Soon and very soon we are going to see the king (3X)
Hallelujah! Hallelujah! We're going to see the king!
No more crying there! We are going to see the king (3X)
Hallelujah! Hallelujah! We're going to see the king!
No more dying there! We are going to see the king (3X)
Hallelujah! Hallelujah! We're going to see the king (2X)It's a very simple song, really. But it's fun to sing, so it's popular as a processional hymn during this time of year. And I like it, unlike many Advent songs which can seem so dour when the rest of America is already celebrating Christmas.
I mentioned yesterday that I enjoy the delicate tension between Catholics trying to observe a solemn Advent and the thorough enjoyment that you can have from a full, long Christmas SEASON. Light, bright days and mournful, longing nights for a better world.
Today was certainly a bright day -- glowing fiercely. Yet still we can long for a better world. There was a lot of that in this day as well. My students were presenting their final presentations on their chosen social justice issues for us to fix.
Besides the joyful but longing song above, that might be the best illustration of this conflict between Advent and the Christmas season that I've got. Four minutes (or so) on a terrible situation in our world, followed by a freshman girl's fervent belief in how her classmates can fix it. Some of them are more realistic and practical than others (to say the least), but the spirit is willing in all of them.
The girls at my current school love so much and so freely. I saw a lot of that today.
Today the world felt bright, but my Facebook wall was full of darkness. I didn't forget about the problems in the world.

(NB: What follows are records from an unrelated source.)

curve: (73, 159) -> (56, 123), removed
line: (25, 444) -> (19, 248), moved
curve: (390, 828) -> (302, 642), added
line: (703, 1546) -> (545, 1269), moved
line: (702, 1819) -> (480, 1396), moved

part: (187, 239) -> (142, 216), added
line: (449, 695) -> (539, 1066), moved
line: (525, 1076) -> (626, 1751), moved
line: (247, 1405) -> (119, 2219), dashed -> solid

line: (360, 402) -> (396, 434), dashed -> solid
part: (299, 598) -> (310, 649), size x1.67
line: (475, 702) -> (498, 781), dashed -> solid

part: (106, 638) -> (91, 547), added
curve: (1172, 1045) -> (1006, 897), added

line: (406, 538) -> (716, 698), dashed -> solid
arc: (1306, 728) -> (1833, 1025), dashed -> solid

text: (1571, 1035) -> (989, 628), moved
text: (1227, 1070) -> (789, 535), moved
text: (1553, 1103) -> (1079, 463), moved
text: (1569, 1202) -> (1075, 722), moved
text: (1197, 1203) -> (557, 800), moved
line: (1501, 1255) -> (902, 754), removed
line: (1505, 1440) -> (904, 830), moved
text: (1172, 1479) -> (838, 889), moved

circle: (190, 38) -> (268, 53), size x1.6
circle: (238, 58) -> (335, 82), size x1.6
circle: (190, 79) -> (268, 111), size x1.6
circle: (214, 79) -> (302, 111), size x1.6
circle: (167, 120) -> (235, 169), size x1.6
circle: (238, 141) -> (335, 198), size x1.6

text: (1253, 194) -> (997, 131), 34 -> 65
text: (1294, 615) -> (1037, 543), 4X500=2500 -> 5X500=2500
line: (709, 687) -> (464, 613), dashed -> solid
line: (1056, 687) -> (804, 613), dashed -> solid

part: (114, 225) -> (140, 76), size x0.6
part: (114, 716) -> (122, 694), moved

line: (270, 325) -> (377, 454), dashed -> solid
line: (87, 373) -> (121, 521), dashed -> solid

A dear friend saw my message saying that I hate the time zones that separate us because I wanted to tell her about the joyfulness of my day. So we gchated, and she let me go on for awhile before reminding me that her week was terrible. A very close friend committed suicide and she is desperately trying to get her applications through so she can go to the funeral and mourn properly.
But -- and this is how wonderful she is -- she listened first to my joy and seemed to genuinely take comfort in a joyful part of the world. In what can only be a hard Advent of the Soul (for all she's not catholic) longing for a world without death and tears and this heartrending pain, this wonderful person found a place for a bit of my Christmas-like joy.
Because some days it feels like Christmas to get to be around these students -- enthusiastic and wild and respectful and ready to love and hard-working if not responsible. And some days you wake up on what you think will be a day of celebration for your college to find your roommate in tears and a room full of your fellow students weeping, and one of your friends has died in the night.
This fallen world has both states. Advent and Christmas. But they aren't in conflict. They aren't even in contrast. They exist alongside and at once and in the midst of one another. And I feel them in the exact same physical place in my chest.
Soon and very soon, we will have a world that no longer needs Advent. But sometimes I wonder if it's there for us just as much as Christmas. So that we don't forget how special Christmas is (as I'm terrified of forgetting about IWA) or just so that we learn that even the bright and beautiful things of this world must pass away so that the darkness can be banished at last. So that we can understand that all things bright and beautiful is merely a taste of the better world to come.
It's hard not to think "Soon but not too soon" about our entry into heaven -- but perhaps Advent's real purpose is to help us understand that Christmas was only intended to be a consolation, a bright burning star in the night. Not a reason to fear the coming Day.